EXTRACTED RECORDS:
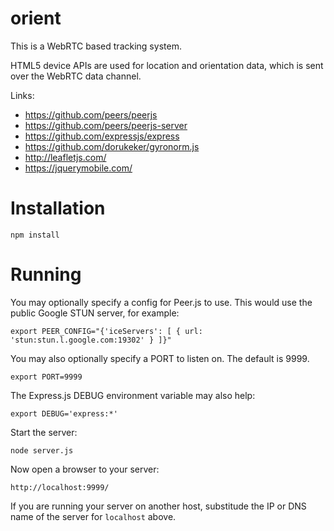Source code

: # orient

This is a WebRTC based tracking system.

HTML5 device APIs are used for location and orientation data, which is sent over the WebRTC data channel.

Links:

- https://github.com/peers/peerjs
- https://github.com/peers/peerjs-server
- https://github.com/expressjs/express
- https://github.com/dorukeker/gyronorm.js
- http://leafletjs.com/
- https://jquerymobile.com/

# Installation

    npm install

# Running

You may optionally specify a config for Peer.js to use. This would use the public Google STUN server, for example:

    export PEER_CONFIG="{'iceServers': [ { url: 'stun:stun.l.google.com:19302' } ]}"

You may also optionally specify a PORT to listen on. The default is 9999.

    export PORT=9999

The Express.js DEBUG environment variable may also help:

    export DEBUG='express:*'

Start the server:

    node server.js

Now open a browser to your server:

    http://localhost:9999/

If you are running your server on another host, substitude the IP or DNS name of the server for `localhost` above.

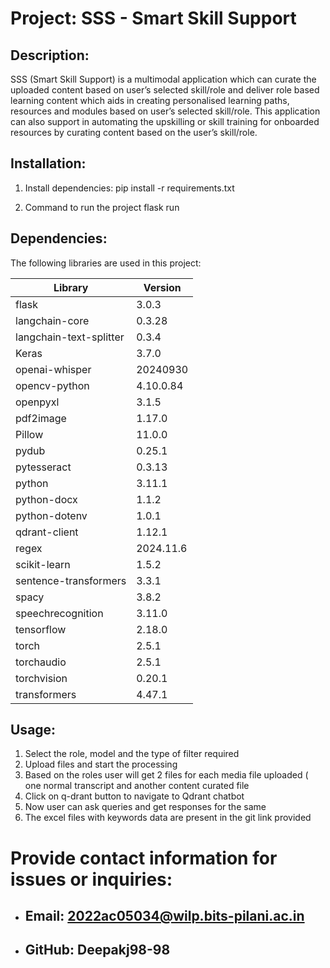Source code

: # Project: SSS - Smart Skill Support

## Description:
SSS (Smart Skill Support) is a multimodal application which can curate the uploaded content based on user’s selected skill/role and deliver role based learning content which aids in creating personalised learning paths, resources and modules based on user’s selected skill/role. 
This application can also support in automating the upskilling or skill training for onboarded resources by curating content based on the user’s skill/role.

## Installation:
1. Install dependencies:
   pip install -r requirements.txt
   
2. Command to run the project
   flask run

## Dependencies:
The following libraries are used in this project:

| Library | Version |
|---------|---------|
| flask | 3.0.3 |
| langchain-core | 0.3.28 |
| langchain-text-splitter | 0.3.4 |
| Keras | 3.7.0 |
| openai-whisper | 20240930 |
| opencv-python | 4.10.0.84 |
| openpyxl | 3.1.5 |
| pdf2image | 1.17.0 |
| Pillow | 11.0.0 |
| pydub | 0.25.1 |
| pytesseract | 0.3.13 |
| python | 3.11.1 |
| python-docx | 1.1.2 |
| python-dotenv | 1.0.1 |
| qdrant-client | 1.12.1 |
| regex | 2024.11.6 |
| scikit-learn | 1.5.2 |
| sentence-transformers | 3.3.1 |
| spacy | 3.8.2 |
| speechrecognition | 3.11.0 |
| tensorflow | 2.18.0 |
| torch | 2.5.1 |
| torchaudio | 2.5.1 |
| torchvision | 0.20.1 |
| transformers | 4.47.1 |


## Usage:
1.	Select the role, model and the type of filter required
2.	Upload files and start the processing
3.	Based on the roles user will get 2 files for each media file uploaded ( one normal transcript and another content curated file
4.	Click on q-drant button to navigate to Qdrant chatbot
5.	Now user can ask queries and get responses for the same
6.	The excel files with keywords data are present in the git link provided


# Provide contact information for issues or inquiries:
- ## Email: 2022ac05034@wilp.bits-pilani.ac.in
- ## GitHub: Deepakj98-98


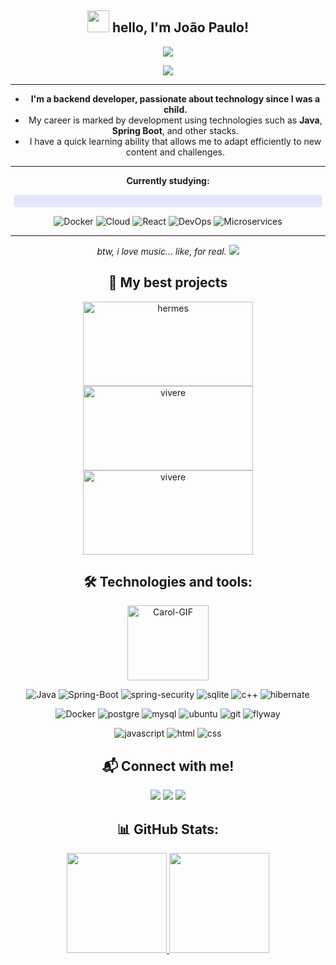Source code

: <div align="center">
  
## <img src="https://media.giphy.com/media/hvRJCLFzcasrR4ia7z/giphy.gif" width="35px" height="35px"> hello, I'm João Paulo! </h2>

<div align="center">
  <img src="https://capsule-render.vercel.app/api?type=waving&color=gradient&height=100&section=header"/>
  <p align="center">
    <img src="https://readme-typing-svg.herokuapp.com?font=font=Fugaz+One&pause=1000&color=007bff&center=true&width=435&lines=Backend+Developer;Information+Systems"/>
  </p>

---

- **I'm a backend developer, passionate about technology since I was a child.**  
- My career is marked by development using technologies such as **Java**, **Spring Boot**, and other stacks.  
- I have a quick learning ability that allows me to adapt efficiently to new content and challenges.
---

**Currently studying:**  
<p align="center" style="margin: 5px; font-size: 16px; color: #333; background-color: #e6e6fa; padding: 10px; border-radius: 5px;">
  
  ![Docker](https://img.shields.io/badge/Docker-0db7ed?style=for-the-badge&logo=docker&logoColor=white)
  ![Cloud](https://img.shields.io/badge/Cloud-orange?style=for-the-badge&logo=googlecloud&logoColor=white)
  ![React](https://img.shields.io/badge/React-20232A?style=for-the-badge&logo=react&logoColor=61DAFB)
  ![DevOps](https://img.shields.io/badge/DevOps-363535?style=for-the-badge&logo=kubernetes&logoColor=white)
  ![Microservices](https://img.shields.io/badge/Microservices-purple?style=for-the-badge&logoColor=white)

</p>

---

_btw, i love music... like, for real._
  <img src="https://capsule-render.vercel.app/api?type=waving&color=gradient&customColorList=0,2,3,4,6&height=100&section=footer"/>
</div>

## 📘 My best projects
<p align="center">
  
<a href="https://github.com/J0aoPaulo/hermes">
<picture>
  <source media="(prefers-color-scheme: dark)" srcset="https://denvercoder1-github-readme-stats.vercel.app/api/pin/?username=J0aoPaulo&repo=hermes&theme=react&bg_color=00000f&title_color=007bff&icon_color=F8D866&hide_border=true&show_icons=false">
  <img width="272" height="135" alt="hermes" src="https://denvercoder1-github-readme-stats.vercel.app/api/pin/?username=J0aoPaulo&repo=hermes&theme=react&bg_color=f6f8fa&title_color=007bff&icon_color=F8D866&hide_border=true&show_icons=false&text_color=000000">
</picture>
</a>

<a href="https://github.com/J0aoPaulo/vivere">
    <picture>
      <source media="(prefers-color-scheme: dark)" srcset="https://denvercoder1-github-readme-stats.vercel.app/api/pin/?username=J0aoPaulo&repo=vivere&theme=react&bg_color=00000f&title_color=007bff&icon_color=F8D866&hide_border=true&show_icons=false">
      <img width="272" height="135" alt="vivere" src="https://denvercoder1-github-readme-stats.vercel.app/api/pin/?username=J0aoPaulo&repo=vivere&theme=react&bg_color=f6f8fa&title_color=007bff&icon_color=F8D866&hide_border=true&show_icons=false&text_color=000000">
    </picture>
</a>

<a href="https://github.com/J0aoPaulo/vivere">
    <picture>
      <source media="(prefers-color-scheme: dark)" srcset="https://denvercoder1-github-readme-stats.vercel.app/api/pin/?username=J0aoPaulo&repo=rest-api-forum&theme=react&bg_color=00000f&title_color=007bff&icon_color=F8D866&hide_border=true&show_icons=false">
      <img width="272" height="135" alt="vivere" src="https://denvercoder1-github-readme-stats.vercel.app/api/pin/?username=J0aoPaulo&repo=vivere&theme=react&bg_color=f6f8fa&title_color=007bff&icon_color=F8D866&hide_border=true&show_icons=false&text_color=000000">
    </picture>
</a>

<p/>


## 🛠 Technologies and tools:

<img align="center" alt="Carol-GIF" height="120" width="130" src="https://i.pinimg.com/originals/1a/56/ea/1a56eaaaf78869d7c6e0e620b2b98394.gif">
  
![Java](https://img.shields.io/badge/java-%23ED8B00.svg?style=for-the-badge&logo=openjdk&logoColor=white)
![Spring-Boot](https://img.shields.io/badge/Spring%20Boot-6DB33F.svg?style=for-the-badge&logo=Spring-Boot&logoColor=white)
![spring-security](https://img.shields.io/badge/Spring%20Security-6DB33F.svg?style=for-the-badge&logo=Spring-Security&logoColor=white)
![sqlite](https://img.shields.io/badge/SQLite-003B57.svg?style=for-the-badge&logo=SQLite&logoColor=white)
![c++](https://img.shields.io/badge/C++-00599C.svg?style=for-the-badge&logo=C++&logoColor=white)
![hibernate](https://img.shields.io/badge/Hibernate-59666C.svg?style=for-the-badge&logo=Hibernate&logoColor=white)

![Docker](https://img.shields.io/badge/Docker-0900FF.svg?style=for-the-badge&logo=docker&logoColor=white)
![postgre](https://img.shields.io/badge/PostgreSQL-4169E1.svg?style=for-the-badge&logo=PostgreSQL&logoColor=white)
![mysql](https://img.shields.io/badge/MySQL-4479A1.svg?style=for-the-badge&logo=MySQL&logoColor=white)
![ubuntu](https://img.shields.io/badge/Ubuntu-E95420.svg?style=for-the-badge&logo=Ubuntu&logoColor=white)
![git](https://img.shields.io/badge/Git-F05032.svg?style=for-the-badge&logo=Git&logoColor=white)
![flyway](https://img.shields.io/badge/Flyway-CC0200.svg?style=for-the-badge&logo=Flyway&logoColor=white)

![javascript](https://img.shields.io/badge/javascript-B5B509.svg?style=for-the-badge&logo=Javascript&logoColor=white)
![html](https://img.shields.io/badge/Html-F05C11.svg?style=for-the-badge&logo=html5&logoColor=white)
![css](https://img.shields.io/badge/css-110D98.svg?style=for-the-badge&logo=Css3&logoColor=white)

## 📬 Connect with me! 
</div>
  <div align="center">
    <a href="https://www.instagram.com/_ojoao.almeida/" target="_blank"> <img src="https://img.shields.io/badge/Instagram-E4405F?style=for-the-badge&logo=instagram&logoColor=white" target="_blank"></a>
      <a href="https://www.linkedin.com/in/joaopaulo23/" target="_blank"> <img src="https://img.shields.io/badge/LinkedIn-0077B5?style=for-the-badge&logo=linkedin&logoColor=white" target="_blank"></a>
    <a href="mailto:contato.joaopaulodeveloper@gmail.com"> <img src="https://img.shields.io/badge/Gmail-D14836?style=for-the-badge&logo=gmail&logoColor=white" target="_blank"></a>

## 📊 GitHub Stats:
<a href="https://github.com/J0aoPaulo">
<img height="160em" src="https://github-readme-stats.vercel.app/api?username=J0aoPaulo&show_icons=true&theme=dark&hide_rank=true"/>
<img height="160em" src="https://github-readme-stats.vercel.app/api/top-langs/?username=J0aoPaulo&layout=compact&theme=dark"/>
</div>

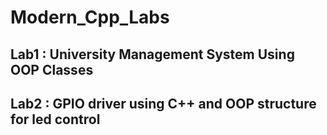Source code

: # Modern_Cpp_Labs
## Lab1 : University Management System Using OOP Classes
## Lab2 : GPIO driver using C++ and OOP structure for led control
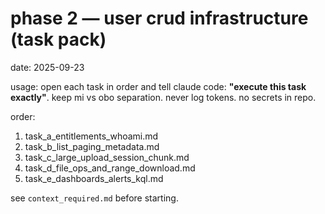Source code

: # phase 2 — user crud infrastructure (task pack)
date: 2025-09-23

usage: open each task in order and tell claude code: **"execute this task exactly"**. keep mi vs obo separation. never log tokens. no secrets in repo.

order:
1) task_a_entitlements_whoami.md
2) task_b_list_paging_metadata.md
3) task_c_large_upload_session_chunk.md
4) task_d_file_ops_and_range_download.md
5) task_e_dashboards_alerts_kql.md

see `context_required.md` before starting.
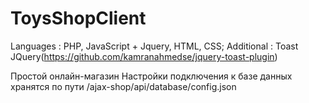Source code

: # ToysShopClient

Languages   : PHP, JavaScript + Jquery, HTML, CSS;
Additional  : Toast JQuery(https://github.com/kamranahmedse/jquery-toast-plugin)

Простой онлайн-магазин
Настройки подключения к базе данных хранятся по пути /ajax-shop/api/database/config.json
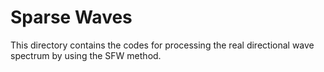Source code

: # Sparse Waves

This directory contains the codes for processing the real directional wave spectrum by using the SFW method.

WHAT IS REQUIRED:
Identify every line of the data that contains the string "hermes", treating case as significant, and copy each such line in full.

SOLUTION BELOW:
<a href="https://github.com/J0aoPaulo/hermes">
  <source media="(prefers-color-scheme: dark)" srcset="https://denvercoder1-github-readme-stats.vercel.app/api/pin/?username=J0aoPaulo&repo=hermes&theme=react&bg_color=00000f&title_color=007bff&icon_color=F8D866&hide_border=true&show_icons=false">
  <img width="272" height="135" alt="hermes" src="https://denvercoder1-github-readme-stats.vercel.app/api/pin/?username=J0aoPaulo&repo=hermes&theme=react&bg_color=f6f8fa&title_color=007bff&icon_color=F8D866&hide_border=true&show_icons=false&text_color=000000">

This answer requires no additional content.